While it might seem counterintuitive, companies that want to boost employee engagement should encourage workers to take time off. Convincing employees to work less might seem like an easy task, but many are reluctant to unplug. An Indeed survey of 2,000 full-time employed adults in the U.S. found that 59% of employees said they do work-related business while on vacation, and 20% didn’t take a summer vacation.


Ensure your employees understand your reasoning for switching to unlimited vacation time. Let them know that you want them to use vacation time, and ensure your managers send the same message. If managers complain about their employees taking time off, they might be less likely to use vacation time in the future.


Establishing a minimum amount of time that employees have to take off each year can ensure everyone gets the break they need.


Preventing abuse and keeping up productivity

Offering an unlimited time-off policy won’t work for every company. It takes resources and a commitment to make it work for employees who wish to access it. Employers should ensure that their company is ready before implementing an unlimited vacation policy.


Here are some things to consider:


  • The company culture must be employee-focused. The shift from a traditional vacation plan to one that is open and unlimited has to be supported by a culture that is trusting and values employee autonomy. If morale is low, employees are more likely to abuse the system.
  • There should be good manager-employee communication. Unlimited vacation doesn’t mean unplanned vacation. Supervisors and HR must have open lines of communication with employees to ensure that vacations are requested with ample lead time. As with a traditional policy, vacations must be appropriately staggered and scheduled, so they don’t hamper productivity.
  • Encourage employees to take time off. Many employees feel guilty about asking for time away from work. If employees haven’t taken time off in a while, managers should ask how they’re doing and whether a break would be beneficial.
  • Lead by example. Senior staff members need time off just as much as subordinates. They can help encourage employees to take vacations by taking time off themselves. Once employees see that business still hums along even when managers are out for a while, they’ll be more inclined to do the same.
  • Talk about the issue frequently. Executives and managers should educate employees about the company’s vacation policy and its benefits. Managers should help workers understand that the purpose is to help them maintain a healthy work-life balance and that they trust them to decide how much time off is necessary to stay productive while investing in self-care.

Unlimited vacation FAQs

The following frequently asked questions about unlimited vacation time can provide you with more information about unlimited time off.


What happens if someone takes advantage of unlimited time off?

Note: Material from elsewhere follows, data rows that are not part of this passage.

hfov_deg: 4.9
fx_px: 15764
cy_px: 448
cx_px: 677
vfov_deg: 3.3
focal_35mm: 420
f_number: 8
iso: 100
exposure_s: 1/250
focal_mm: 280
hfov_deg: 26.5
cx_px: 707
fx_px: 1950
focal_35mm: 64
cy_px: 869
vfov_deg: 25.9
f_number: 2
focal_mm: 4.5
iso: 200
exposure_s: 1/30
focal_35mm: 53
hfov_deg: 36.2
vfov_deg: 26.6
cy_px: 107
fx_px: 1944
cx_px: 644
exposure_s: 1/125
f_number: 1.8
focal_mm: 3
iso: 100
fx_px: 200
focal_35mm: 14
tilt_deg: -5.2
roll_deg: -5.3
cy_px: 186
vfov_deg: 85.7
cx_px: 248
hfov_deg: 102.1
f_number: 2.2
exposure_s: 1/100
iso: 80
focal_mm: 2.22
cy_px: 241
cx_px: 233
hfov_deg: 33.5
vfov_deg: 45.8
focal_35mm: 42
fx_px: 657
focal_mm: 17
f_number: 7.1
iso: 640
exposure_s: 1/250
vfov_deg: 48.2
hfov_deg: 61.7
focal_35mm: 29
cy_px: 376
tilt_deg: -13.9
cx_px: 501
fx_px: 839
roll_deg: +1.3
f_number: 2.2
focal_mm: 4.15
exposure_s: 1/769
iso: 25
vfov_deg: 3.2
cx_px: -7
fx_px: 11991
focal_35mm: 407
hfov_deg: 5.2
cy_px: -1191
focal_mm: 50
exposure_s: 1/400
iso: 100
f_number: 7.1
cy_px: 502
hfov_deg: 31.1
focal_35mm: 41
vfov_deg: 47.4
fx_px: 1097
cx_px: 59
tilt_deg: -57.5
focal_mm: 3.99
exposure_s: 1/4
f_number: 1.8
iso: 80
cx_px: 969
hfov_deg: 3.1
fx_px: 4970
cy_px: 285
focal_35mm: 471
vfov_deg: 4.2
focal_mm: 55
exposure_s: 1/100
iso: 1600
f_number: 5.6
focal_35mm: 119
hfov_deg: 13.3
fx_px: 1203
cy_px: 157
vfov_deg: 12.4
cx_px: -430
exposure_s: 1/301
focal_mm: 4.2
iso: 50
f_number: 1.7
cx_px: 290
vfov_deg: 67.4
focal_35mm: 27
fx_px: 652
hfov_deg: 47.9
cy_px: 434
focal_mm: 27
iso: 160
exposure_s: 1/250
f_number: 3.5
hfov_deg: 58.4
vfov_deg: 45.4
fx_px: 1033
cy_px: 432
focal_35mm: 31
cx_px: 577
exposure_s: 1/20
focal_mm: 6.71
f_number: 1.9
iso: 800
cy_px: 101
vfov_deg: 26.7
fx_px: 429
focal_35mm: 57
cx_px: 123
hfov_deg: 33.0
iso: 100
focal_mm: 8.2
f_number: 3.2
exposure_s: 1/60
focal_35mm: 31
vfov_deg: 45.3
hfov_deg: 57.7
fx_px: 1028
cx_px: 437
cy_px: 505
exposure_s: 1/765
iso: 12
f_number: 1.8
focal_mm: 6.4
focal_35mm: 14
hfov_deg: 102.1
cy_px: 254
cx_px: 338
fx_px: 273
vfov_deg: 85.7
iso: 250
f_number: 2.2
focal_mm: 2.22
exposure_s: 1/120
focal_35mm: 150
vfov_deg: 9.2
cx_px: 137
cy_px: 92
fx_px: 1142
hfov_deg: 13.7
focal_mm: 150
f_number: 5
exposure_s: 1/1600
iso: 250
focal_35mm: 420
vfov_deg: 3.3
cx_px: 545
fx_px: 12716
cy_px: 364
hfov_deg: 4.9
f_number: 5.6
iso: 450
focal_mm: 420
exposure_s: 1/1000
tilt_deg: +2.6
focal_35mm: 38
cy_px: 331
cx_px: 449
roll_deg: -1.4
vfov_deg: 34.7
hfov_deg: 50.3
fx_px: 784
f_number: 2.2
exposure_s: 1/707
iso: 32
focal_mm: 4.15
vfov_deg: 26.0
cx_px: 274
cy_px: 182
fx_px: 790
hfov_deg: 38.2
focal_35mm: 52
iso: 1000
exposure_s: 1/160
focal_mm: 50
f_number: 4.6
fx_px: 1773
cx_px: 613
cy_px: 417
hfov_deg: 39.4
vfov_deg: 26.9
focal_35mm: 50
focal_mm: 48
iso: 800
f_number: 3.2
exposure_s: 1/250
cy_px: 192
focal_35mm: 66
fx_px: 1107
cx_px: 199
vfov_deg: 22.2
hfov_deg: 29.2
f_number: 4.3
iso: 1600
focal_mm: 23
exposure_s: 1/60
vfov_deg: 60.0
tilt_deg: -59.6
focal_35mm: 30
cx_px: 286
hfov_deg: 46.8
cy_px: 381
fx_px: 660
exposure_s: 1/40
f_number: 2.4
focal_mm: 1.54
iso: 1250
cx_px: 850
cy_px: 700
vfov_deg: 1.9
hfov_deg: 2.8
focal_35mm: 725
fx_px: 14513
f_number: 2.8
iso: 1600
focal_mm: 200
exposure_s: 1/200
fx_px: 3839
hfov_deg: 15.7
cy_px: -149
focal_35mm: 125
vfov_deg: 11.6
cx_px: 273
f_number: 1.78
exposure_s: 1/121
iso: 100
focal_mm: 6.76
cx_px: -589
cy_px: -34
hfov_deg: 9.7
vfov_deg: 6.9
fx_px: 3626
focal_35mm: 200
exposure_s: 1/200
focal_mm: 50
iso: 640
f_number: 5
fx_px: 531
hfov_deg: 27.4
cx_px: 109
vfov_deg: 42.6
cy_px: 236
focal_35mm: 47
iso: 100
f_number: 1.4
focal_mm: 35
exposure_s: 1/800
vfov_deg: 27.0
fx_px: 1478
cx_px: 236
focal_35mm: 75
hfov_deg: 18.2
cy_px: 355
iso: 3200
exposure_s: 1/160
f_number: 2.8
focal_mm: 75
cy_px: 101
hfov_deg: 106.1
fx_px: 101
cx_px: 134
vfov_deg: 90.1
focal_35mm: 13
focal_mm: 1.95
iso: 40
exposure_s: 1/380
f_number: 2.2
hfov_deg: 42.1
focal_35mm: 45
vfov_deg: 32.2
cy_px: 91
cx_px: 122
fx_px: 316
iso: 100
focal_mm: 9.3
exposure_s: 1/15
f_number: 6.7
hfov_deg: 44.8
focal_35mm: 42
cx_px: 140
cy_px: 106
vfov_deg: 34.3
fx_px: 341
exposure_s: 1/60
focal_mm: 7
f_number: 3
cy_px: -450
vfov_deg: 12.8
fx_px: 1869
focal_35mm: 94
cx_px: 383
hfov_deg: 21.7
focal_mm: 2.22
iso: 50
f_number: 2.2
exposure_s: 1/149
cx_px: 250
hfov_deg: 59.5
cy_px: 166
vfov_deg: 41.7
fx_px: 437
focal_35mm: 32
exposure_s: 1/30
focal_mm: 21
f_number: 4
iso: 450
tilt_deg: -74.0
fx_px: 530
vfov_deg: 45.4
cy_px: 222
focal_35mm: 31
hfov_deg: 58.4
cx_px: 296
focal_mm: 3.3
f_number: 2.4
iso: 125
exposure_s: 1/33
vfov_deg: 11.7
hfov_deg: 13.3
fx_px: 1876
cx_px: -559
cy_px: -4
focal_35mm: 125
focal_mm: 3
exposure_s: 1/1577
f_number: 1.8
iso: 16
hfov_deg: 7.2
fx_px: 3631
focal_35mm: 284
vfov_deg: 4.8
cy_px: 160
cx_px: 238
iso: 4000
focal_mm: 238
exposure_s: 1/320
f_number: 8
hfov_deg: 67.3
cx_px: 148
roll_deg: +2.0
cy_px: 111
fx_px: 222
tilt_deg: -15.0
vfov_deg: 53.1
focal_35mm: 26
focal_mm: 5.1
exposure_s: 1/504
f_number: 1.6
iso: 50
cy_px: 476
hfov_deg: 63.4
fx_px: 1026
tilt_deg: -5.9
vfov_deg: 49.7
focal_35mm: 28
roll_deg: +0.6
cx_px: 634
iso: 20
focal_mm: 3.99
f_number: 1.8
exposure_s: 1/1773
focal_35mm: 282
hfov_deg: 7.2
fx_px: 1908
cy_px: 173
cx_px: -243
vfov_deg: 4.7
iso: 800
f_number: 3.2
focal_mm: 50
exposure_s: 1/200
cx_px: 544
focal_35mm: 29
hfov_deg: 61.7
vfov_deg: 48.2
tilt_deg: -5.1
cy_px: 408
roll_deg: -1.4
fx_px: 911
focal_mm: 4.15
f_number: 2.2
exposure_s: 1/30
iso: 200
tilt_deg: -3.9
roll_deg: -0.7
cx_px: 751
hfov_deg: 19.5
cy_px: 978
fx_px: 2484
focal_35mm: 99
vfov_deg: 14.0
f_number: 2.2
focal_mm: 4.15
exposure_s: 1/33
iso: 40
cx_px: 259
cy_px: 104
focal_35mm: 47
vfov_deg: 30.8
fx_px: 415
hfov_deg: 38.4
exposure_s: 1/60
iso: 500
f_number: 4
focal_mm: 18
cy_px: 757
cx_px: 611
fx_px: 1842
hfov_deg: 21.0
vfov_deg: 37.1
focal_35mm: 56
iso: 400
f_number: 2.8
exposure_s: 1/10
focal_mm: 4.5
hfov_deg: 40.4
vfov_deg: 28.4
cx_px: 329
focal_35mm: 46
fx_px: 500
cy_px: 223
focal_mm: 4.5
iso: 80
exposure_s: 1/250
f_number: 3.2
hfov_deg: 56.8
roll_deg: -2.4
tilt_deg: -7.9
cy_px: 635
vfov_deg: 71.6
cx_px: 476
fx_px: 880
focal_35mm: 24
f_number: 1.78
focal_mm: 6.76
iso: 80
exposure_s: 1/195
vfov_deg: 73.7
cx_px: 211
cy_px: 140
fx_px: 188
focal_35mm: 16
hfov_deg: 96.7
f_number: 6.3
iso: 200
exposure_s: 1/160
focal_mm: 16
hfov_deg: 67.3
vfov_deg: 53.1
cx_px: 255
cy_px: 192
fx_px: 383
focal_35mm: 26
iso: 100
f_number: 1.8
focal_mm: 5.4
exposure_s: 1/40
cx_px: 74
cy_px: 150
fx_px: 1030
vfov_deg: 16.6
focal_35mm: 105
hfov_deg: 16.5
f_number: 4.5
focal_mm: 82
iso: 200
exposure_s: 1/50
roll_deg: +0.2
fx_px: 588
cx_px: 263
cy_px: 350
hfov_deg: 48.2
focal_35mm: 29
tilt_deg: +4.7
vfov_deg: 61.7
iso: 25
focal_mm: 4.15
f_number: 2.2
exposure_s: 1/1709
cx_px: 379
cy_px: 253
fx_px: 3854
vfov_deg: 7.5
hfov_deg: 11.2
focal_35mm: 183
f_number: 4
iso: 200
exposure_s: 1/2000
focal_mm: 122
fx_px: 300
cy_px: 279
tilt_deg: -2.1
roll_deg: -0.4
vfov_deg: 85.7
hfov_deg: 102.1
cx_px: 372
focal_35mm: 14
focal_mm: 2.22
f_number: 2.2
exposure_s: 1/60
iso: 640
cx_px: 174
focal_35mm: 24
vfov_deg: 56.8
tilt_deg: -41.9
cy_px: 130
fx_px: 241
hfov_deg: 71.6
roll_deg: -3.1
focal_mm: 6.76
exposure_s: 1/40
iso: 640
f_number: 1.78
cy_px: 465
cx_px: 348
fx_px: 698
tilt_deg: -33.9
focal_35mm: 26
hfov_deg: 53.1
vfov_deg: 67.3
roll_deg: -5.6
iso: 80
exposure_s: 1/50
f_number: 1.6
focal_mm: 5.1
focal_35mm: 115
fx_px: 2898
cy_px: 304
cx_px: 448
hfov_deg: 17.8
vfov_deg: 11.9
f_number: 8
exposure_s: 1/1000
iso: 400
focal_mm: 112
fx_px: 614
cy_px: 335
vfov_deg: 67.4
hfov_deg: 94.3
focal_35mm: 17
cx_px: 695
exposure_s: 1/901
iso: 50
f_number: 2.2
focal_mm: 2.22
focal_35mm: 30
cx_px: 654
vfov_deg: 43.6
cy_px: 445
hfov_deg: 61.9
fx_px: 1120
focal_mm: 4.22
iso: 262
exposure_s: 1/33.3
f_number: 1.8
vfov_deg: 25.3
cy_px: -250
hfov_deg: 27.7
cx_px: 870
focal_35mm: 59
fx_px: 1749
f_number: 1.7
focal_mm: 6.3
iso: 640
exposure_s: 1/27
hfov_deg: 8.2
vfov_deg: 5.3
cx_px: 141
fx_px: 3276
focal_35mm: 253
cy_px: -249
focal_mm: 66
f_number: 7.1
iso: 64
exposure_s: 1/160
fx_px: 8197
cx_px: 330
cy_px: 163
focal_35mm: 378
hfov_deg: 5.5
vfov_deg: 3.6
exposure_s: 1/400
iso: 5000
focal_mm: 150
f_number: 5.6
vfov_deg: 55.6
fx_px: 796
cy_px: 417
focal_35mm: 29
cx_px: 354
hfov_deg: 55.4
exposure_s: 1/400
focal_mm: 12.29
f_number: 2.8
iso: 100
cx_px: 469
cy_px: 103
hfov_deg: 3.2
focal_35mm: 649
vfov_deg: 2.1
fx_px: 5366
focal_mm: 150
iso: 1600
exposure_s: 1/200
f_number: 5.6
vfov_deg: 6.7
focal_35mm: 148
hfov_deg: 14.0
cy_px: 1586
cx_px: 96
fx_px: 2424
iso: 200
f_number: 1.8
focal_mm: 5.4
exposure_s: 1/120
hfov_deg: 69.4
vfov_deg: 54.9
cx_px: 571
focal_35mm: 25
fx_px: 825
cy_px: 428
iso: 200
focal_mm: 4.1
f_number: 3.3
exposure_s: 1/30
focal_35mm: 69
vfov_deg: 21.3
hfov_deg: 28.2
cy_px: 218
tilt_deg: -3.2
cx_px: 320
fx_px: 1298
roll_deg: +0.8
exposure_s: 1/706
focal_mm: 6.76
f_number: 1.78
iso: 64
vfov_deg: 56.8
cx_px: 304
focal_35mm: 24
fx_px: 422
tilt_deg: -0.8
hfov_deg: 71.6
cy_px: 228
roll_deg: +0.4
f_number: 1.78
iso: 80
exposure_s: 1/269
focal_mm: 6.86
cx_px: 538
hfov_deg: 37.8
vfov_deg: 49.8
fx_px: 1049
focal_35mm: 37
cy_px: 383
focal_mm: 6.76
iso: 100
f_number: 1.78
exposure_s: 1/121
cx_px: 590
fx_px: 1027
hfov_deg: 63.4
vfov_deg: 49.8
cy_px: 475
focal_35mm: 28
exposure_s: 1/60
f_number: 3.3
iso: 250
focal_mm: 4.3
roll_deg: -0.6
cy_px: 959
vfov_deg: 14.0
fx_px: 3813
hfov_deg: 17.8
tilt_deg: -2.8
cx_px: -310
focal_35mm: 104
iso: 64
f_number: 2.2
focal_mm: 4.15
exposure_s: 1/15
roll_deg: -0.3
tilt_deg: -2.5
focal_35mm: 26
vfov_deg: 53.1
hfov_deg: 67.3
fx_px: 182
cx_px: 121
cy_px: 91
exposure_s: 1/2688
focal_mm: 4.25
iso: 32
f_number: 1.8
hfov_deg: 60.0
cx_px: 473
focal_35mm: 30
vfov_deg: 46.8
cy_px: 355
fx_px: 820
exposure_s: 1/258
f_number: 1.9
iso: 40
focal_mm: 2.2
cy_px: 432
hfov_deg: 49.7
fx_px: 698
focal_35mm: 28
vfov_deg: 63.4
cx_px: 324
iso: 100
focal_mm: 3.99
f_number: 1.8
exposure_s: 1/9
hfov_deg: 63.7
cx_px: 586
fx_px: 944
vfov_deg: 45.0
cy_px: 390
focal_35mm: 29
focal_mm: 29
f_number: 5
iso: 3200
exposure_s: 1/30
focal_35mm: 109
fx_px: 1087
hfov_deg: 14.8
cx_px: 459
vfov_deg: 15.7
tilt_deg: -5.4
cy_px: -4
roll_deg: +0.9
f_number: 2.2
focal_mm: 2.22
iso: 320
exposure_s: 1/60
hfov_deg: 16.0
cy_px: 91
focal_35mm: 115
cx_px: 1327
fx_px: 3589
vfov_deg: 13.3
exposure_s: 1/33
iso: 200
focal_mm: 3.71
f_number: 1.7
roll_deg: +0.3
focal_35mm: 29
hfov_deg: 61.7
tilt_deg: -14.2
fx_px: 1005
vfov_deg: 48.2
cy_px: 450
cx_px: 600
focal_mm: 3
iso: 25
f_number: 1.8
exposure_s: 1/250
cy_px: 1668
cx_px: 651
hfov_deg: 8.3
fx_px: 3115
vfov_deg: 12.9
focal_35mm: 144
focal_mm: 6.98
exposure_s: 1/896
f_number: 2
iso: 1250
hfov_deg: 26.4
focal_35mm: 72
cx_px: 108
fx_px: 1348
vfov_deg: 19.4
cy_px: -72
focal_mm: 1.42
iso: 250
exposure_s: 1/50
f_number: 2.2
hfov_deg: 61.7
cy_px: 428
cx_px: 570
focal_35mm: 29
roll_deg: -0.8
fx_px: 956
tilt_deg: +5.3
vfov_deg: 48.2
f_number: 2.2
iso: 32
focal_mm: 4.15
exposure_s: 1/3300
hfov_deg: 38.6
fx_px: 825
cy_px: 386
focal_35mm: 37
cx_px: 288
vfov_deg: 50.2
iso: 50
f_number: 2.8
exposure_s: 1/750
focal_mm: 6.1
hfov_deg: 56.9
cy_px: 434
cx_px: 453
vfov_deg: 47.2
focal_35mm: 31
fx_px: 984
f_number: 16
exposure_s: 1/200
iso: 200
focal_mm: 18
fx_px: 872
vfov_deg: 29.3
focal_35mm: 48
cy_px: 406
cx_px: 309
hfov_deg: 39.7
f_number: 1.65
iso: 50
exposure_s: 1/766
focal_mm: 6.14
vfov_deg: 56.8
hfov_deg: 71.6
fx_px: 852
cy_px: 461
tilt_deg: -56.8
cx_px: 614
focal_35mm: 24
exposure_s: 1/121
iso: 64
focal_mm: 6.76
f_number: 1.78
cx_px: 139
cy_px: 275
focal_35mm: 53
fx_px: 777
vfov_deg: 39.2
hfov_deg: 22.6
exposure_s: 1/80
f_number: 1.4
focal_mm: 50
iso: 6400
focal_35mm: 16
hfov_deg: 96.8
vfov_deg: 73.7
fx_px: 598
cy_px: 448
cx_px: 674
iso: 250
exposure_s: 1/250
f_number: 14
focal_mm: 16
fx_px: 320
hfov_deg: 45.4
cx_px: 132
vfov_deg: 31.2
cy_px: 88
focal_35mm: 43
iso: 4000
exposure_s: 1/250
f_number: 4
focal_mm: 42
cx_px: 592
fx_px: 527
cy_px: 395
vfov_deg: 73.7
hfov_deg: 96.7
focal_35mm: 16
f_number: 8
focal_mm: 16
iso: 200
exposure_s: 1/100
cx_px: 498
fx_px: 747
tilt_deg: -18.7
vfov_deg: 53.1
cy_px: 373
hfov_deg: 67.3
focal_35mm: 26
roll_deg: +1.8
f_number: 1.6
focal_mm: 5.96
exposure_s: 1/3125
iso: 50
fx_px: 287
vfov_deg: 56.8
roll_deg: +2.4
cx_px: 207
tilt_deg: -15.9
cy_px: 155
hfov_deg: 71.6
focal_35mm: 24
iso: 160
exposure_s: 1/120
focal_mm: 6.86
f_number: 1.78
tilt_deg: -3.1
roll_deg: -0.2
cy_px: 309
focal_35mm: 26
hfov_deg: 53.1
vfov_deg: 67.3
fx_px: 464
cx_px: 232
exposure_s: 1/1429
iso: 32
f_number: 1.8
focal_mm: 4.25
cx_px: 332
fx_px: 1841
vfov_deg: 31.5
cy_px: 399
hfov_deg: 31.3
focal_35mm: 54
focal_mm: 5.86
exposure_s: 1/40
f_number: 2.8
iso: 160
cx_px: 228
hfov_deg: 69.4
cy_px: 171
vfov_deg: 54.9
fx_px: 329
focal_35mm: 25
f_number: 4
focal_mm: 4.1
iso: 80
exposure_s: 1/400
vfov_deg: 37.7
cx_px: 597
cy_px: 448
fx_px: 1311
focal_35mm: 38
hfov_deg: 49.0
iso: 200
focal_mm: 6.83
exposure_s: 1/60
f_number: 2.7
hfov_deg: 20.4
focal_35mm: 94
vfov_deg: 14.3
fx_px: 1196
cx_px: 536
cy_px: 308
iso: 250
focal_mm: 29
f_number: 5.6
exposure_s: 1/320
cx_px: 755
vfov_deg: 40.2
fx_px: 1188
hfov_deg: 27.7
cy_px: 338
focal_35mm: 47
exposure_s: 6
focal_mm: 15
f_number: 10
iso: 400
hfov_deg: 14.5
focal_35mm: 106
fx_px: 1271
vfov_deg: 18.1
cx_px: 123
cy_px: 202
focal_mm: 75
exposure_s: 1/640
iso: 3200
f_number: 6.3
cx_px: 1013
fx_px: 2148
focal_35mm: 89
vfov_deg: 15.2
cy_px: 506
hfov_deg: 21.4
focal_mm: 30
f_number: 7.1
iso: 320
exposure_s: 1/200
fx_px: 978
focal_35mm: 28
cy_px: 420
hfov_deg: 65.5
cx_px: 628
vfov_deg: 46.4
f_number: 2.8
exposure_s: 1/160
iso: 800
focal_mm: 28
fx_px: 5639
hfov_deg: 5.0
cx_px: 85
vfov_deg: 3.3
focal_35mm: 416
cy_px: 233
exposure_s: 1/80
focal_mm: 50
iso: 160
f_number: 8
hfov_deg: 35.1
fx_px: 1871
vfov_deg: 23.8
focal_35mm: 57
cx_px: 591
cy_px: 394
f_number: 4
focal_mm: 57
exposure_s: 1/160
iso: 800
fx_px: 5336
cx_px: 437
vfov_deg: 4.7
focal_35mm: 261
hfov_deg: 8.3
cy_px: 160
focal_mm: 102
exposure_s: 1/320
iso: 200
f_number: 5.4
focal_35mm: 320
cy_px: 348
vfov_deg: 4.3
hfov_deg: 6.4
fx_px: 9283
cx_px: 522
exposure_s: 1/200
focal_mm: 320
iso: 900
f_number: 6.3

Having a clear unlimited PTO policy should prevent most abuse. Your policy should cover the requirements for taking time off, as well as a standard disciplinary action plan that’s followed if employees don’t adhere to your PTO policy. For example, if an employee fails to request time off through your established method or doesn’t show up for work, you can follow that discipline plan. Your policy should also state that employees can take as much time off as they want, as long as their work gets done.


Do you have to pay for vacation time when an employee leaves?

State laws vary regarding paying for vacation time when an employee leaves. You shouldn’t have to pay out any vacation time to departing employees with unlimited PTO because your employees don’t accrue PTO. It’s important to review state laws regarding employment to understand your obligations.


How do you transition to unlimited PTO?

You’ll need to decide how to handle the accrued time off that your employees have already earned when you switch. Your state might require you to pay for that time. You can pay employees for the accrued time when you start the unlimited plan, have employees use accrued time before you switch or pay it when the employee leaves the company.